The ISCHEMIA study QOL analyses led by John Spertus are role models for how to do this, avoiding change from baseline and using Bayesian models to get more interpretable and accurate results. We’ll have to wait for a paper or preprint to see analysis details.
I have a perfect example but of how a proper analysis yields a much different (and more correct result) but it uses proprietary data so I can’t show it. But here’s a description. The Hamilton-D depression scale is often used in antidepressive drug development. Change from baseline to 8w is a very common outcome measure even though (1) this disrespects the parallel-group design and (2) difference in Hamilton-D were never shown to be valid patient outcome measures that can be interpreted independent of baseline.

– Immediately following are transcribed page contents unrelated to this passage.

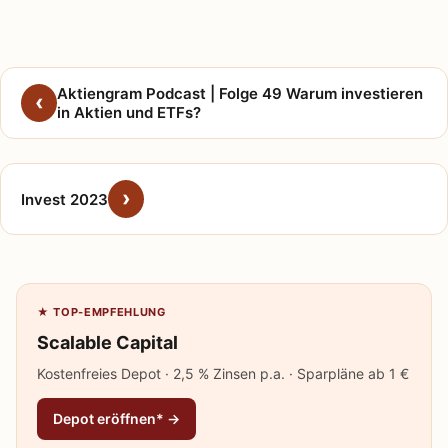
Aktiengram Podcast | Folge 49 Warum investieren
in Aktien und ETFs?
Invest 2023
★ TOP-EMPFEHLUNG
Scalable Capital
Kostenfreies Depot · 2,5 % Zinsen p.a. · Sparpläne ab 1 €
Depot eröffnen* →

I re-analyzed a pharmaceutical industry trial using the best available statistical approach: a distribution-free semiparametric proportional odds ordinal logistic model on the raw 8w Ham-D value, adjusted flexibly for the baseline Ham-D by incorporation of a restricted cubic spline function with 5 default knots. Here was the result and ramifications:
- Unlike the linearity required for valid use of a change score, the relationship between baseline Ham-D and 8w Ham-D was highly nonlinear. The shape was similar to a logarithmic function, i.e., very high baseline Ham-D can be “knocked down” and become a moderate or low 8w Ham-D. There was a flattening of the curve starting at Ham-D=22.
- This function shows that an excellent therapeutic effect may be obtained in severely depressed patients.
- It also shows that an average change score, which assumes not only linearity but a slope of 1.0, is highly misleading. The excellent potential for high baseline Ham-D to get lower will be averaged in with the less amount of change from lower baseline Ham-D patients. The resulting average change from baseline underestimates treatment effect in severely depressed patients and overestimates. The average change from baseline may not apply to any actual patient.
- The proper ANCOVA respects the goal of the RCT: if patient i and patient j both start with a Ham-D of x but are randomized to different treatments, what 8w Ham-D are they likely to experience?
- ANCOVA using ordinal regression completely handles floor and ceiling effects in patient outcome scales.